Rents for “Class A” space in the the largest and most expensive U.S. office market dropped 7.1 percent in the third quarter from the previous three months, according to the New York-based leasing-data provider. It was the biggest decline since the months following the credit crash, which led to rent cuts in late 2008 and early 2009, CompStak said in a report.
“A lot of financial institutions are leery about making decisions in advance of the presidential election, and also some general unease about the economic climate,” said Michael Mandel, Compstak’s co-founder and chief executive officer.
Class A rents in Manhattan fell to an average of $58.42 a square foot as of Sept. 30 from $62.88 at the end of the second quarter, CompStak said.

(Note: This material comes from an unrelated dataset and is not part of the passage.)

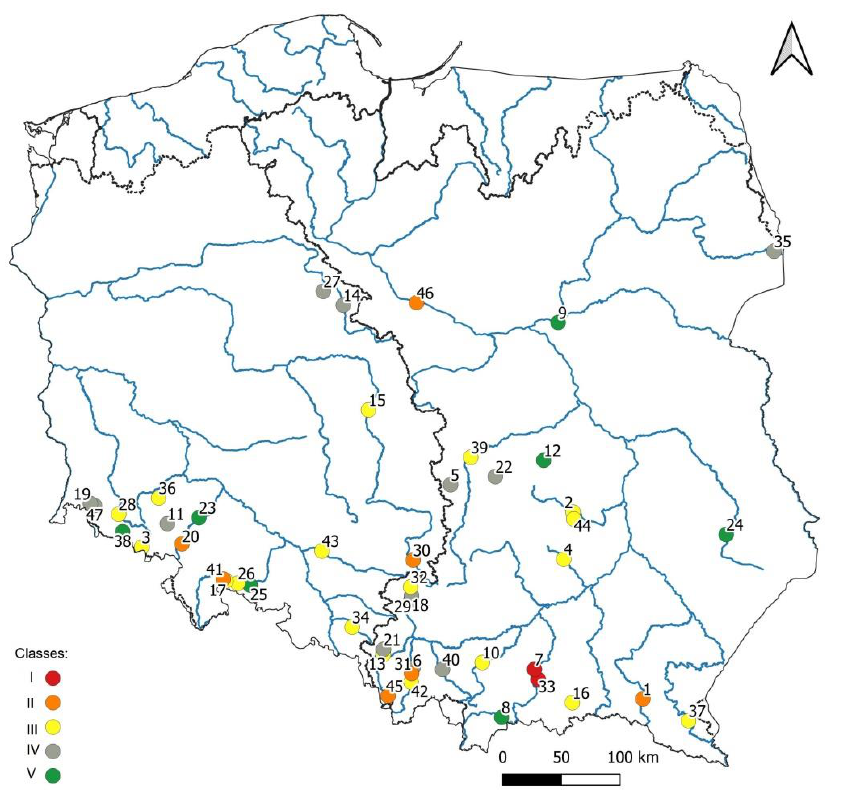
Figure 3. Structure of capacity change in reservoirs of key importance for water management in Poland. Classes: I — large loss of capacity — over 30% (red), II — significant loss of capacity — 10.1 – 30% (orange), III — moderate loss of capacity — 0.1 – 10% (yellow), IV — constant unchanged capacity (no color), V — increase in capacity (green).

Unlike reports issued by brokerages, CompStak tracks rents agreed to, including the impact of such concessions as free months, rather than what landlords are seeking.
The report shows that the financial industry, the traditional driver of New York City office rents, is giving way to technology, media and advertising firms. Those firms tend to steer clear of midtown Manhattan’s skyscrapers, preferring the older, low-rise buildings of midtown south, the area roughly between 34th and Canal streets, Mandel said.
Agreements signed by such firms helped push rents for all types of Manhattan office space up 1.2 percent to $49.64 a square foot, CompStak said. Midtown south office rents rose 6.7 percent to $47.98, the sixth consecutive increase. Class B space, generally found in older buildings with less expensive finishes, rose 6.8 percent to $40.12 a square foot.
“The midtown south upturn and the increase in Class B space in general has been enough to offset the significant decline in Class A space,” Mandel said. “It’s been a meaningful trend which has really helped to stabilize the office market in Manhattan.”